The buy-to-let market continues grow at a remarkable rate, according to new figures from leading mortgage lenders Paragon.
Research conducted by Paragon suggests that nearly 20% of homes in Britain are owned by private landlords. It is anticipated that buy-to-let investors will purchase a further million properties within the next five years, as the booming market shows no sign of slowing.
Approximately two million private landlords own and subsequently rent out around five million properties to tenants in the U.K. Official figures from the Government indicate that by the year 2032, over one in three properties will be owned by private landlords.
18 Years of Buy-To-Let
Paragon report is entitled, ’18 years of Buy-to-Let,’ and draws upon information collated since 1996, the year where the investment opportunity came to the fore, with mortgages aimed at private landlords first accessible.

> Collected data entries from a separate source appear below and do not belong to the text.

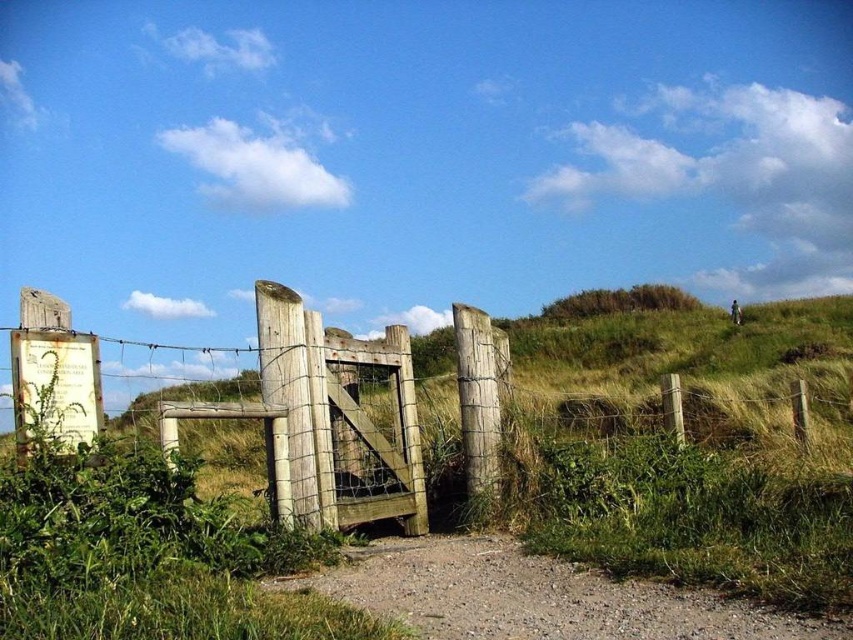
Can you confirm if weathered wood gate at center is shorter than dirt/gravel path at center?

In fact, weathered wood gate at center may be taller than dirt/gravel path at center.

Who is more forward, (56, 394) or (465, 600)?

Positioned in front is point (465, 600).

Locate an element on the screen. weathered wood gate at center is located at coordinates (318, 417).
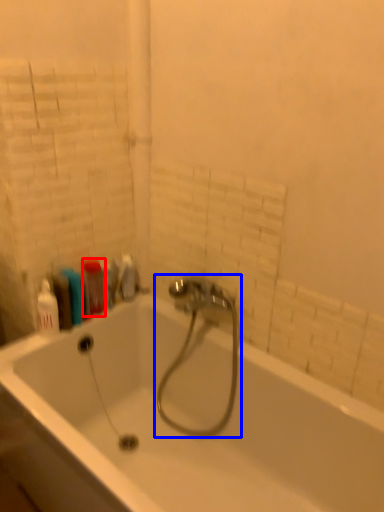
Question: Which of the following is the farthest to the observer, cleaning product (highlighted by a red box) or tap (highlighted by a blue box)?

Choices:
 (A) cleaning product
 (B) tap

Answer: (A)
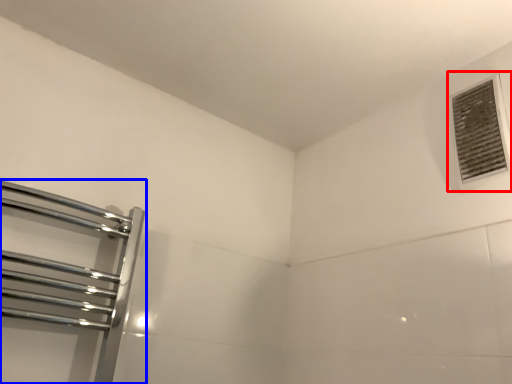
Question: Which object appears closest to the camera in this image, air conditioning (highlighted by a red box) or towel rack (highlighted by a blue box)?

Choices:
 (A) air conditioning
 (B) towel rack

Answer: (B)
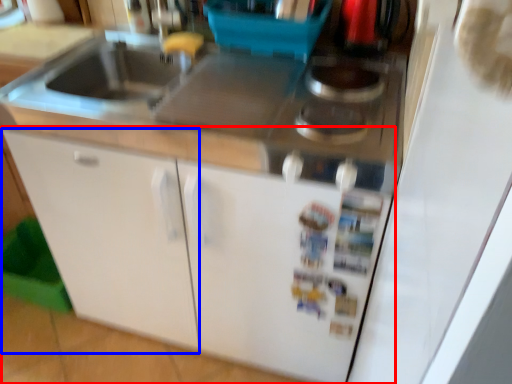
Question: Which point is closer to the camera, cabinetry (highlighted by a red box) or cabinetry (highlighted by a blue box)?

Choices:
 (A) cabinetry
 (B) cabinetry

Answer: (B)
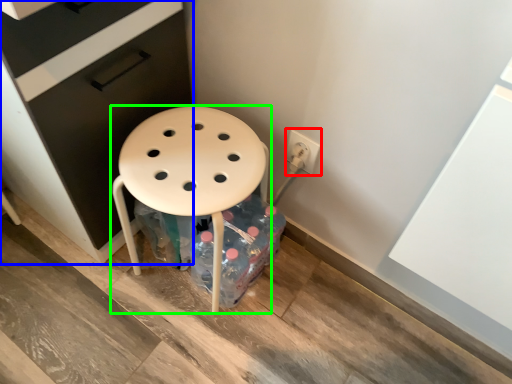
Question: Which object is the closest to the electric outlet (highlighted by a red box)? Choose among these: file cabinet (highlighted by a blue box) or stool (highlighted by a green box).

Choices:
 (A) file cabinet
 (B) stool

Answer: (B)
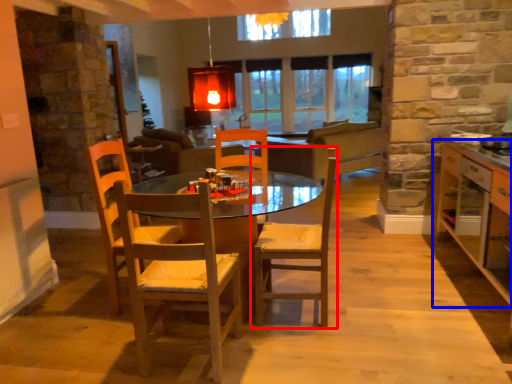
Question: Which point is further to the camera, chair (highlighted by a red box) or cabinetry (highlighted by a blue box)?

Choices:
 (A) chair
 (B) cabinetry

Answer: (A)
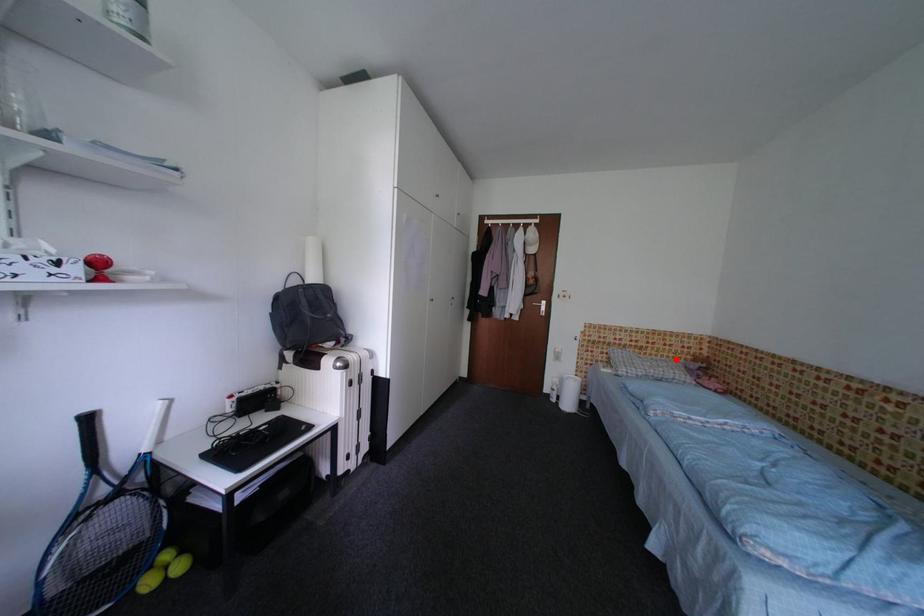
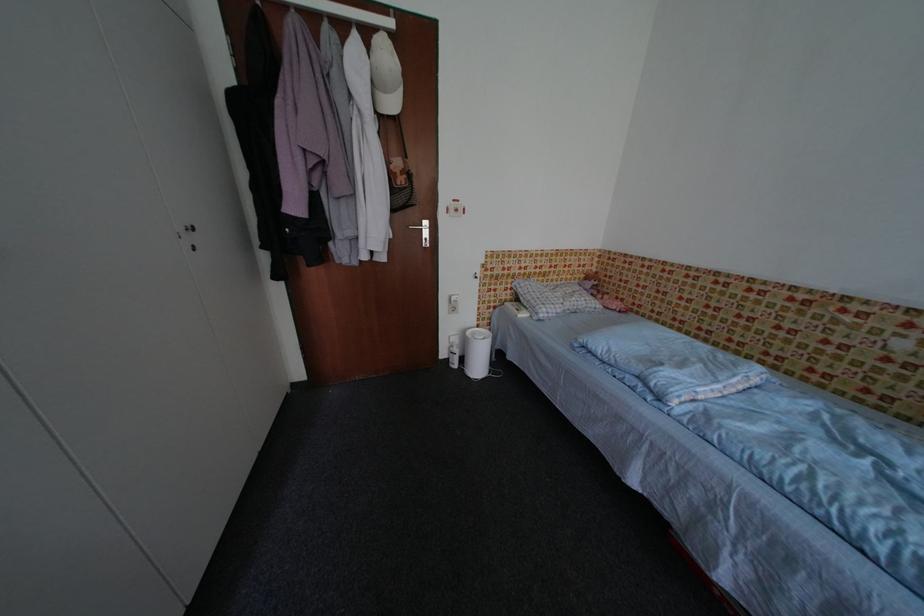
In the second image, find the point that corresponds to the highlighted location in the first image.

(574, 282)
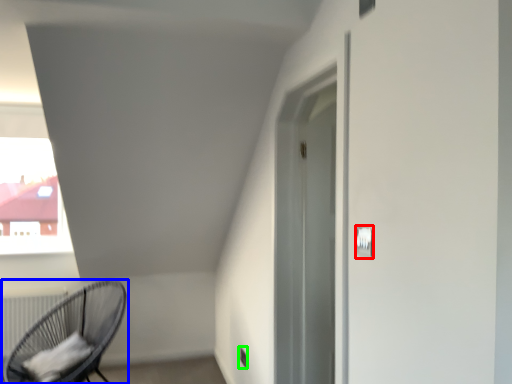
Question: Estimate the real-world distances between objects in this image. Which object is farther from light switch (highlighted by a red box), chair (highlighted by a blue box) or electric outlet (highlighted by a green box)?

Choices:
 (A) chair
 (B) electric outlet

Answer: (A)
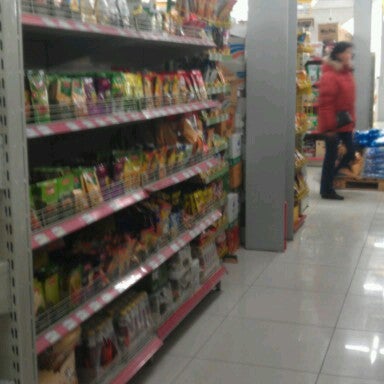
Find the location of a particular element. ceiling is located at coordinates (338, 2).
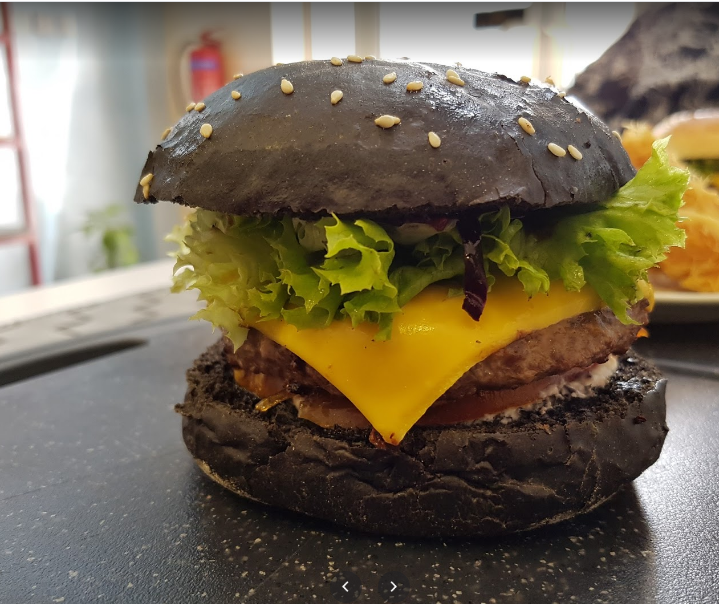
In order to click on green plant in corner of back wall in this screenshot , I will do `click(111, 241)`.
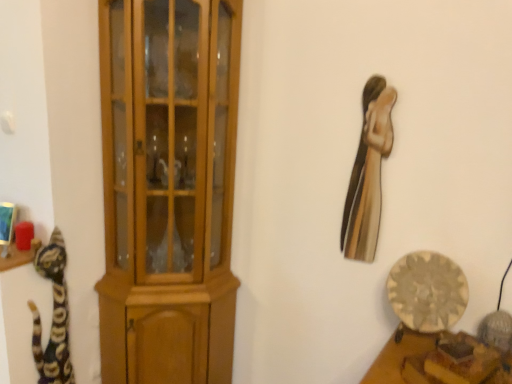
Question: Would you say multicolored fur cat at left is outside metallic gold statue at upper right?

Choices:
 (A) no
 (B) yes

Answer: (B)

Question: Is multicolored fur cat at left positioned behind metallic gold statue at upper right?

Choices:
 (A) no
 (B) yes

Answer: (B)

Question: From a real-world perspective, is multicolored fur cat at left positioned under metallic gold statue at upper right based on gravity?

Choices:
 (A) no
 (B) yes

Answer: (B)

Question: Is multicolored fur cat at left to the right of metallic gold statue at upper right from the viewer's perspective?

Choices:
 (A) no
 (B) yes

Answer: (A)

Question: Does multicolored fur cat at left have a greater width compared to metallic gold statue at upper right?

Choices:
 (A) no
 (B) yes

Answer: (B)

Question: In the image, is wooden plate at lower right on the left side or the right side of light brown wood cupboard at left?

Choices:
 (A) left
 (B) right

Answer: (B)

Question: Does point (476, 339) appear closer or farther from the camera than point (208, 97)?

Choices:
 (A) closer
 (B) farther

Answer: (A)

Question: In the image, is wooden plate at lower right positioned in front of or behind light brown wood cupboard at left?

Choices:
 (A) front
 (B) behind

Answer: (A)

Question: Is wooden plate at lower right inside the boundaries of light brown wood cupboard at left, or outside?

Choices:
 (A) inside
 (B) outside

Answer: (B)

Question: In terms of width, does metallic gold statue at upper right look wider or thinner when compared to light brown wood cupboard at left?

Choices:
 (A) wide
 (B) thin

Answer: (B)

Question: From the image's perspective, is metallic gold statue at upper right above or below light brown wood cupboard at left?

Choices:
 (A) below
 (B) above

Answer: (B)

Question: From a real-world perspective, is metallic gold statue at upper right positioned above or below light brown wood cupboard at left?

Choices:
 (A) above
 (B) below

Answer: (A)

Question: Is metallic gold statue at upper right spatially inside light brown wood cupboard at left, or outside of it?

Choices:
 (A) outside
 (B) inside

Answer: (A)

Question: Considering the positions of multicolored fur cat at left and light brown wood cupboard at left in the image, is multicolored fur cat at left wider or thinner than light brown wood cupboard at left?

Choices:
 (A) wide
 (B) thin

Answer: (B)

Question: Based on their positions, is multicolored fur cat at left located to the left or right of light brown wood cupboard at left?

Choices:
 (A) right
 (B) left

Answer: (B)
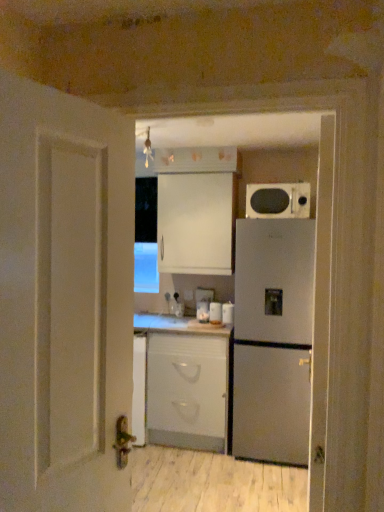
The image size is (384, 512). Identify the location of free location in front of satin silver refrigerator at right. (258, 482).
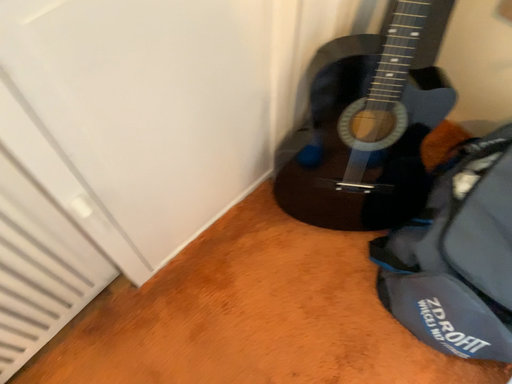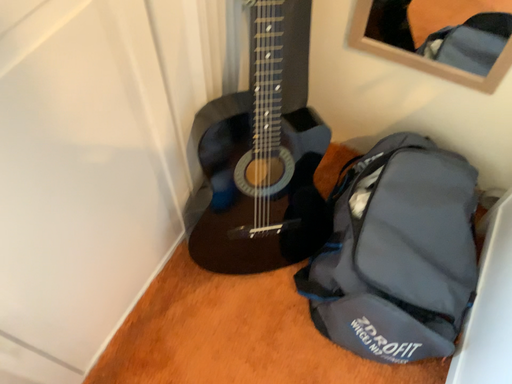
Question: How did the camera likely rotate when shooting the video?

Choices:
 (A) rotated right
 (B) rotated left

Answer: (A)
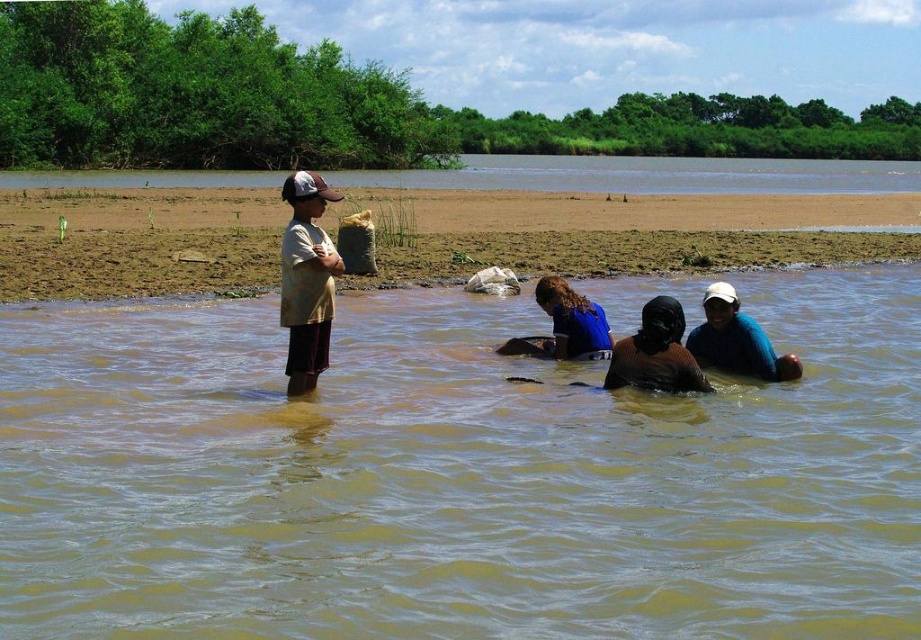
Between brown muddy water at center and brown matte headscarf at center, which one is positioned higher?

brown matte headscarf at center is above.

What are the coordinates of `brown muddy water at center` in the screenshot? It's located at 455,477.

Who is positioned more to the right, brown sandy riverbank at upper center or brown matte headscarf at center?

The report indicates that buy-to-let properties are now worth around a total of £1 trillion. Buy-to-let investment accelerated between 2005-2007, with the housing boom leading a number of investors purchasing properties without even viewing them. However, the recession and subsequent banking crisis led to a drop in mortgages forcing young people to rent, thus increasing the number of renters.
Landlords own over half of new homes
Over the last few years, the buy-to-let market has swelled, with mortgage providers indicating an increase of over 20% per year. Landlord loans available are now in excess of 700.
A spokesperson for Paragon embraced the findings of the report, saying, ‘ the creation of buy-to-let has very much been a force for good. It has helped to shape a private rented sector that is fit for purpose and provides choice, value and flexibility for tenants.’
However, the figures have not been welcomed by some young aspiring homeowners, who feel priced out of the housing market. Generation Rent is a group campaigning for tenant and housing reform. Member Dan Wilson said on the report that, ‘This sort of data shows how the market isn’t operating properly and has become a vicious cycle. More people are attracted to buy-to-let which drives up property prices, in turn trapping more tenants into renting for longer. There are parts of the country now where there really is no prospect of home ownership for many people and it is difficult to see how that will change.’